Akin to a late-night new-age infomercial shilling enlightenment or a lingering YouTube advert teasing the secrets to leading an optimized life, LOCK offers three soliloquies, with each narrator recounting their escape from the harsh realities of contemporary existence and their path to a heightened state of being known as Lock. Although ostensibly leading divergent lives in different places, the trio are tethered together through their shared traumatic experiences and discovery of Lock.

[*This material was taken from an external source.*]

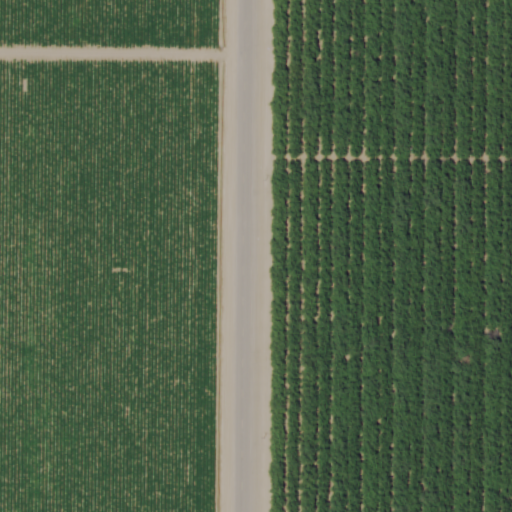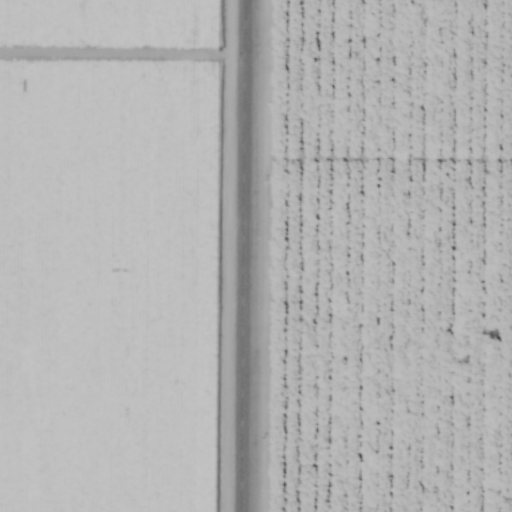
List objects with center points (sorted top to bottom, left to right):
crop: (415, 255)
crop: (131, 256)
road: (239, 256)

The first account is delivered by a young woman with a soft Eastern European accent. She recounts vivid moments from childhood of her great-grandmother: helping her cook, lounging in her garden, sitting quietly in her living room, attending her funeral. The second narration is another young woman, this time with a generic North American inflection who relates her time as a sales associate in an upscale boutique located in one of the city’s most expensive boroughs. Her life is marred by a harrowing attack involving an “incel” who motored down female pedestrians before ultimately crashing into the shopfront and shooting a customer right in front of the narrator.
The most lucid vignette is the final account, given by a middle-aged man with a thick Australian drawl. Suffering two dissociative episodes, one lasting a few months in 2001 and the other nearing a full year between 2003 and 2004, he recounts feelings of emptiness and a loss of self. Fifteen years later he abandons his wife and children, insisting that “by stepping away we force others to wake up to the world in our absence.”

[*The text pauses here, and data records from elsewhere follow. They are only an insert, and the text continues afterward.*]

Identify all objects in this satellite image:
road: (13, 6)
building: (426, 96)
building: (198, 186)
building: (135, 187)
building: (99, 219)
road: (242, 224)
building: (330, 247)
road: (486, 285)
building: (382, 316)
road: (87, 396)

Each monologue is accompanied by loosely corresponding footage: banal b-roll, archival clips, and stock footage are stitched together with imagery of virtually rendered people. These characters are deepfakes, generated by feeding an AI data sets of found footage. Generic-looking young women pop up intermittently over the course of the first two storylines, followed by an older man in the final segment. Yet the connection between the footage shown and the voices heard is arbitrary; each virtual actor is an avatar for the anonymous people behind each tale, yet we do not see these digital marionettes speak. Meanwhile, Lock is never shown as a concrete form but is instead represented by generic footage of the natural sublime: sunsets, tree canopies, wheat fields, starry skies, and the like.
LOCK is an unsettling film, situated in the uncanny valley where the deepfake AIs are clearly synthetic yet almost tangible, capable of posturing as anyone yet simultaneously being no one. More sinister is how familiar each narrative is: a death in the family, witnessing a horrific crime, suffering from bouts of intense mental illness. The multi-trillion-dollar industry of self-help and optimization feels relevant here, offering a salve in everything from essential oils sold via pyramid schemes to self-care webinars to quasi-spiritual cults cosplaying as an alternative to religion.
Crawford and Cornish-Ward’s film leans into the tropes of this very industry. The trio of non-human actors produce unwavering, persuasive spiels in the dulcet tones of TED Talk experts, bitcoin gurus, and cult leaders. As in these genres of media, the content of the narrators’ words are not as important as their charismatic delivery, which sells the enlightening Lock as yet another product. What LOCK revels in is the complete emptiness of the marketed image, and by extension probes what this might be doing to our subjecthood and (in)ability to create meaning in our own lives. In this world, human subjects are just as empty as the images flickering in front of us. Trauma is emptied, untethered from the suffering of an individual body or mind, and reshaped into a marketer’s promise that you, too, can find meaning through Lock.
Stanton Cornish-Ward and Trent Crawford’s “LOCK” is on view at Discordia, Melbourne, until September 11, 2021.